Effects of St and Re on propulsive performance of bionic oscillating caudal fin

Abstract

Many fishes show an excellent swimming ability by agilely oscillating their fins, and the caudal fin is a main organ for a fish to propel itself. This propulsion mode provides inspiration to the design of biomimetic underwater vehicles. On this basis, we take an oscillating fin as our study subject and build a computational fluid dynamic model by mimicking the lunate caudal fin of tuna. Numerical simulations are performed to evaluate the effects of the Strouhal number (St) and Reynold number (Re) on the wake structure and hydrodynamic performance of the oscillating caudal fin. Navier-Stokes equations are used to solve the unsteady flow for the oscillating caudal fin, as well as the user-defined-function and dynamic mesh methods are applied to realize and track the instant locomotion, respectively.

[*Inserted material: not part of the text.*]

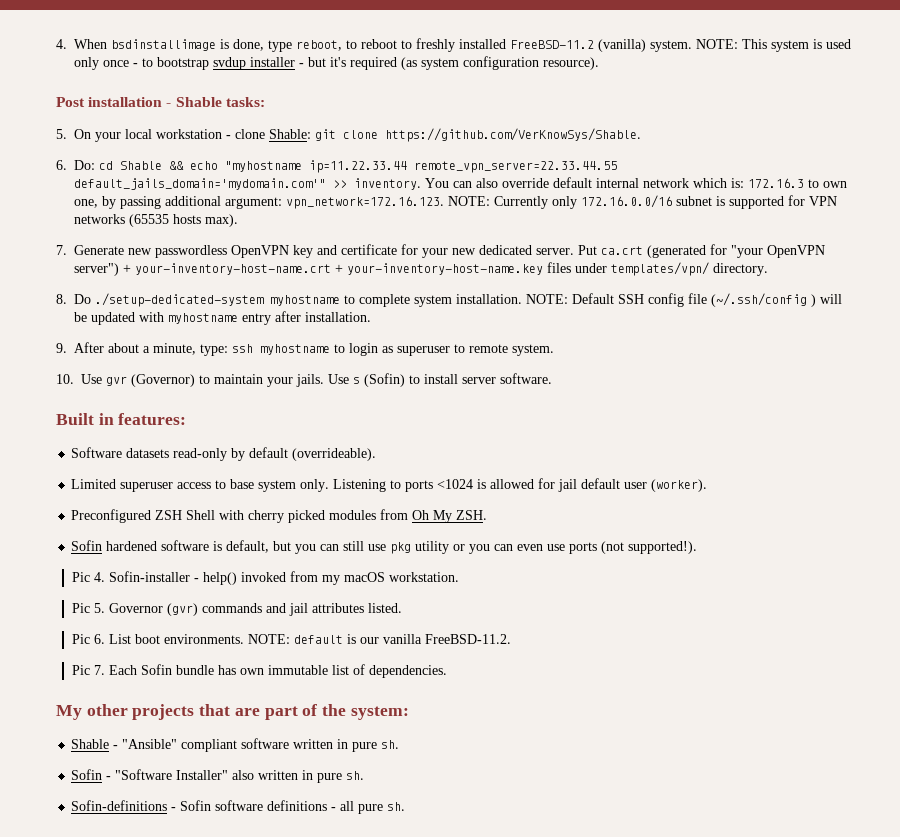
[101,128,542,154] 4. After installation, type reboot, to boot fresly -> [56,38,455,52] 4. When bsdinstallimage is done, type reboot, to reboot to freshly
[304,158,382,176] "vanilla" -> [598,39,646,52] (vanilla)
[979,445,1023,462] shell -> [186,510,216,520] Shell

Then the validity and reliability of the numerical method are verified by experiments and convergence tests. Results show that the fish can obtain a larger instantaneous thrust force when the caudal fin flaps under a higher St but when its propulsive efficiency is mediocre or even worsens. This situation usually occurs during the escape or hunting actions of fish. Meanwhile, being in a turbulence flow, which corresponds to a larger Re, is helpful for the caudal fin to obtain a relatively higher thrust force and propulsive efficiency. Specially, a detailed analysis on the connection between the wake vortex topology, kinematics and force generation of the caudal fin is performed. Results suggests that the wake is dominated by one or two sets of complex vortex rings which convect at different oblique angles to the wake flow centerline. With various Re and St, the hydrodynamic performances of the caudal fin strongly depend on the flow dynamics underlying the force production, including the orientation, interconnection and dissipation rate of the vortex rings. Such as jet flows inducted by these vortex rings, play a critical role in the thrust force generation for an oscillating caudal fin.